» Directions:
Copy out each line of the data that contains "кадебіст".

++++++++++++++++++++

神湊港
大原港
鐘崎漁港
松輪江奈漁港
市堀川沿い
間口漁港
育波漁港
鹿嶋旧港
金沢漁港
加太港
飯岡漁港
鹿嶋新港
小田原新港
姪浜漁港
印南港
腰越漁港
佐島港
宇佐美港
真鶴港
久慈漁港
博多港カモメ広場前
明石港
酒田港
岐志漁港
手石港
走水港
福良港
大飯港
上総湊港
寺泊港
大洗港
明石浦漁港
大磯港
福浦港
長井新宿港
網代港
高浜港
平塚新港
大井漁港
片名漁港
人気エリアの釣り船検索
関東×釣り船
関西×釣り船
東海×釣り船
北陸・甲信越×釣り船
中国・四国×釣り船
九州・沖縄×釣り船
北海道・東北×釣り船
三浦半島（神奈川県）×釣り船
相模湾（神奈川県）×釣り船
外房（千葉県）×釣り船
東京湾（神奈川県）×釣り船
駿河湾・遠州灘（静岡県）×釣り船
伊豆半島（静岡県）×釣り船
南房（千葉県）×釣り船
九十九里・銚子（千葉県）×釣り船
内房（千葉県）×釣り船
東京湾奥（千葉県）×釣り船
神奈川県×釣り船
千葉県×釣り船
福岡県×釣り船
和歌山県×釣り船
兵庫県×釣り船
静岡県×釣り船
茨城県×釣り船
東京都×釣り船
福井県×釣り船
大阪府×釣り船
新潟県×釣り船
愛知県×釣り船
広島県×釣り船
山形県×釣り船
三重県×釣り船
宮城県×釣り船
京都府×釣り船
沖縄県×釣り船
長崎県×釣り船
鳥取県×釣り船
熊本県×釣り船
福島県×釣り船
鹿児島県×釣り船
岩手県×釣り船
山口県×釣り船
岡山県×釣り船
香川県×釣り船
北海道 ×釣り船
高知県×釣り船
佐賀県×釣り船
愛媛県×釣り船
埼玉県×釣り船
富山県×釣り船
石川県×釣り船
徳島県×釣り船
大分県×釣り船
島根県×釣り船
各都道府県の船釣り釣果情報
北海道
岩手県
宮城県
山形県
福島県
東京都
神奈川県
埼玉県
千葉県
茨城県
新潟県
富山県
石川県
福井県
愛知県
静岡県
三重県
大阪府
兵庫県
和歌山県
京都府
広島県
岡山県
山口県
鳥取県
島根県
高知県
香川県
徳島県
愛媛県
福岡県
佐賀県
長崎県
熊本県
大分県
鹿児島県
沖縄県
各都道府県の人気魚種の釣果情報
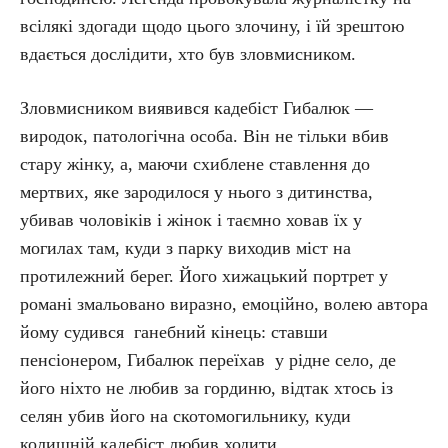
всілякі здогади щодо цього злочину, і їй зрештою
вдається дослідити, хто був зловмисником.
Зловмисником виявився кадебіст Гибалюк —
виродок, патологічна особа. Він не тільки вбив
стару жінку, а, маючи схиблене ставлення до
мертвих, яке зародилося у нього з дитинства,
убивав чоловіків і жінок і таємно ховав їх у
могилах там, куди з парку виходив міст на
протилежний берег. Його хижацький портрет у
романі змальовано виразно, емоційно, волею автора
йому судився ганебний кінець: ставши
пенсіонером, Гибалюк переїхав у рідне село, де
його ніхто не любив за гординю, відтак хтось із
селян убив його на скотомогильнику, куди
колишній кадебіст любив ходити.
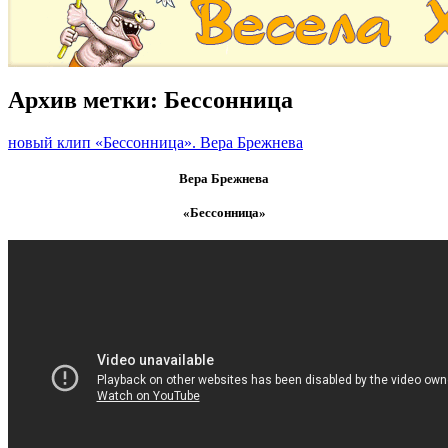
Архив метки:
Бессонница
новый клип «Бессонница». Вера Брежнева
Вера Брежнева
«Бессонница»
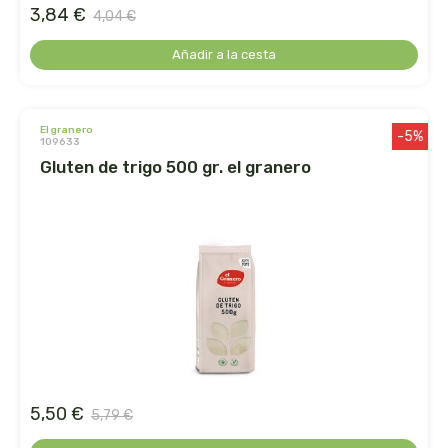
herbalgem
3,84 €
4,04 €
herbes del moli
Añadir a la cesta
herbofarm
el granero
-5%
109633
herbora
gluten de trigo 500 gr. el granero
herbovita
herdibel
hifas de terra
higher living
hijas del sol
5,50 €
5,79 €
holistica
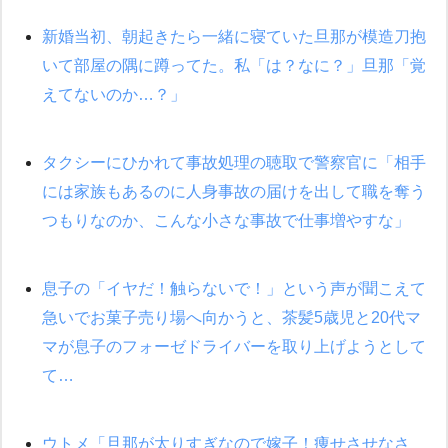
新婚当初、朝起きたら一緒に寝ていた旦那が模造刀抱
【驚愕】私「今まで育てた分のお金返してね(冗談)」息子「はい、
3000万円」→数年後。私「妹が病気になったから援助して欲し
いて部屋の隅に蹲ってた。私「は？なに？」旦那「覚
い」→
えてないのか…？」
同じマンションに住んでる女性が鍵をわかりやすいところに隠し
ている事に気づいた俺「忍びこんでみよう！」→ 結果
タクシーにひかれて事故処理の聴取で警察官に「相手
には家族もあるのに人身事故の届けを出して職を奪う
夫の友達がBBQを定期的に開催して夫婦で参加してたんだけど、
女性側のリーダーみたいな人に「BBQは友達とやりなよ！」と言
われて…
つもりなのか、こんな小さな事故で仕事増やすな」
彼氏家「うちは墨入れるのが伝統だから。お前も彫れ」 → 結果…
息子の「イヤだ！触らないで！」という声が聞こえて
急いでお菓子売り場へ向かうと、茶髪5歳児と20代マ
【クズ】昔、兄がお見合いして「ブスすぎｗｗｗ」と断った女性
が、兄の同級生と結婚。それを知った兄は荒れ狂い、｢嫁さん、俺
マが息子のフォーゼドライバーを取り上げようとして
のお古ですが気分はどう？」とメールを送った→
て…
ウトメ「旦那が太りすぎなので嫁子！痩せさせなさ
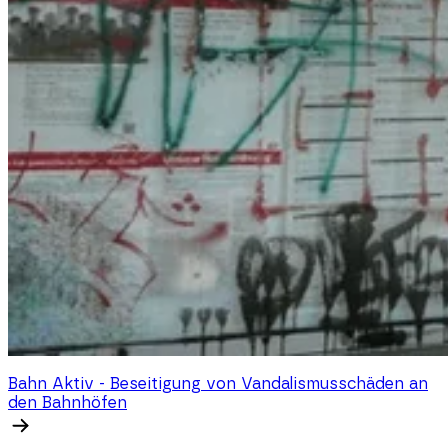
Bahn Aktiv - Beseitigung von Vandalismusschäden an
den Bahnhöfen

++++++++++++++++++++

» Problem solution:
Зловмисником виявився кадебіст Гибалюк —
колишній кадебіст любив ходити.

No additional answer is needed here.